» **WHAT THIS TASK INVOLVES**: Set the entries down once more, exactly as they are worded.

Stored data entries
-- -- --

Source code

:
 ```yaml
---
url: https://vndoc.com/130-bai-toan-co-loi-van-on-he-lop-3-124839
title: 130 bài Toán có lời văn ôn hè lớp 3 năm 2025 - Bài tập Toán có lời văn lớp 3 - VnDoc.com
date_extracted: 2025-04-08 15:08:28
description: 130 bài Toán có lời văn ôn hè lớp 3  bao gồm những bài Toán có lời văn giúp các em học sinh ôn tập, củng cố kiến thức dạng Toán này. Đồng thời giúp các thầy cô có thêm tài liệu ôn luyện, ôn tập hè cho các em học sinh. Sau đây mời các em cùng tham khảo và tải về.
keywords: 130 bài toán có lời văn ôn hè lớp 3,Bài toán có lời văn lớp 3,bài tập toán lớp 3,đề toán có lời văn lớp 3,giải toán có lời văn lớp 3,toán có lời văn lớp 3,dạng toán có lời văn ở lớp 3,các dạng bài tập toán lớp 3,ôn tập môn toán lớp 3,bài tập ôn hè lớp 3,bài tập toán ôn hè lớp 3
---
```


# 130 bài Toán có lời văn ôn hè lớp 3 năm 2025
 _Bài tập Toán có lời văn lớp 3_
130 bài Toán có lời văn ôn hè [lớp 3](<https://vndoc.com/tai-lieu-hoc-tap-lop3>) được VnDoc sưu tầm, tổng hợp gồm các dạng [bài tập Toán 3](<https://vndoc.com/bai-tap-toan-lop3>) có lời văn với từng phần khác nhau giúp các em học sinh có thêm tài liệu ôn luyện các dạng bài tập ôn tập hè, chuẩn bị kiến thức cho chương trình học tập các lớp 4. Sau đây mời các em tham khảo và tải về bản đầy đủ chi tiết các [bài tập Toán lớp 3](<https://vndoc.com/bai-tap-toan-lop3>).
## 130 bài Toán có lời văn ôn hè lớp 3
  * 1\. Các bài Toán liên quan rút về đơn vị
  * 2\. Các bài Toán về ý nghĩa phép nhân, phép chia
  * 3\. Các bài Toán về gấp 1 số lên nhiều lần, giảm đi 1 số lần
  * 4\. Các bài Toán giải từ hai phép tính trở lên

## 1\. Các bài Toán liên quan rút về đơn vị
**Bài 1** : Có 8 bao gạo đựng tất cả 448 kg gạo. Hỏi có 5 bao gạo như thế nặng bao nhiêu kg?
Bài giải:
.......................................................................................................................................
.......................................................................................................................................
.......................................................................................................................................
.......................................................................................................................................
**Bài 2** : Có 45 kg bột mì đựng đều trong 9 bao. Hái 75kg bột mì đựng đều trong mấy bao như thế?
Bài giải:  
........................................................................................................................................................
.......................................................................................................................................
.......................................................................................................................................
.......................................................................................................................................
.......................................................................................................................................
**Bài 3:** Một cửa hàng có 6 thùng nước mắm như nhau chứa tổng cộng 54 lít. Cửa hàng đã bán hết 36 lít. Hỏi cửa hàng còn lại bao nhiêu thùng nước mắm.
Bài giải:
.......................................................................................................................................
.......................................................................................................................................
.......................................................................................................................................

-- -- --

» **ANSWER BOX**:
Source code

:
 ```yaml
---
url: https://vndoc.com/130-bai-toan-co-loi-van-on-he-lop-3-124839
title: 130 bài Toán có lời văn ôn hè lớp 3 năm 2025 - Bài tập Toán có lời văn lớp 3 - VnDoc.com
date_extracted: 2025-04-08 15:08:28
description: 130 bài Toán có lời văn ôn hè lớp 3  bao gồm những bài Toán có lời văn giúp các em học sinh ôn tập, củng cố kiến thức dạng Toán này. Đồng thời giúp các thầy cô có thêm tài liệu ôn luyện, ôn tập hè cho các em học sinh. Sau đây mời các em cùng tham khảo và tải về.
keywords: 130 bài toán có lời văn ôn hè lớp 3,Bài toán có lời văn lớp 3,bài tập toán lớp 3,đề toán có lời văn lớp 3,giải toán có lời văn lớp 3,toán có lời văn lớp 3,dạng toán có lời văn ở lớp 3,các dạng bài tập toán lớp 3,ôn tập môn toán lớp 3,bài tập ôn hè lớp 3,bài tập toán ôn hè lớp 3
---
```


# 130 bài Toán có lời văn ôn hè lớp 3 năm 2025
 _Bài tập Toán có lời văn lớp 3_
130 bài Toán có lời văn ôn hè [lớp 3](<https://vndoc.com/tai-lieu-hoc-tap-lop3>) được VnDoc sưu tầm, tổng hợp gồm các dạng [bài tập Toán 3](<https://vndoc.com/bai-tap-toan-lop3>) có lời văn với từng phần khác nhau giúp các em học sinh có thêm tài liệu ôn luyện các dạng bài tập ôn tập hè, chuẩn bị kiến thức cho chương trình học tập các lớp 4. Sau đây mời các em tham khảo và tải về bản đầy đủ chi tiết các [bài tập Toán lớp 3](<https://vndoc.com/bai-tap-toan-lop3>).
## 130 bài Toán có lời văn ôn hè lớp 3
  * 1\. Các bài Toán liên quan rút về đơn vị
  * 2\. Các bài Toán về ý nghĩa phép nhân, phép chia
  * 3\. Các bài Toán về gấp 1 số lên nhiều lần, giảm đi 1 số lần
  * 4\. Các bài Toán giải từ hai phép tính trở lên

## 1\. Các bài Toán liên quan rút về đơn vị
**Bài 1** : Có 8 bao gạo đựng tất cả 448 kg gạo. Hỏi có 5 bao gạo như thế nặng bao nhiêu kg?
Bài giải:
.......................................................................................................................................
.......................................................................................................................................
.......................................................................................................................................
.......................................................................................................................................
**Bài 2** : Có 45 kg bột mì đựng đều trong 9 bao. Hái 75kg bột mì đựng đều trong mấy bao như thế?
Bài giải:  
........................................................................................................................................................
.......................................................................................................................................
.......................................................................................................................................
.......................................................................................................................................
.......................................................................................................................................
**Bài 3:** Một cửa hàng có 6 thùng nước mắm như nhau chứa tổng cộng 54 lít. Cửa hàng đã bán hết 36 lít. Hỏi cửa hàng còn lại bao nhiêu thùng nước mắm.
Bài giải:
.......................................................................................................................................
.......................................................................................................................................
.......................................................................................................................................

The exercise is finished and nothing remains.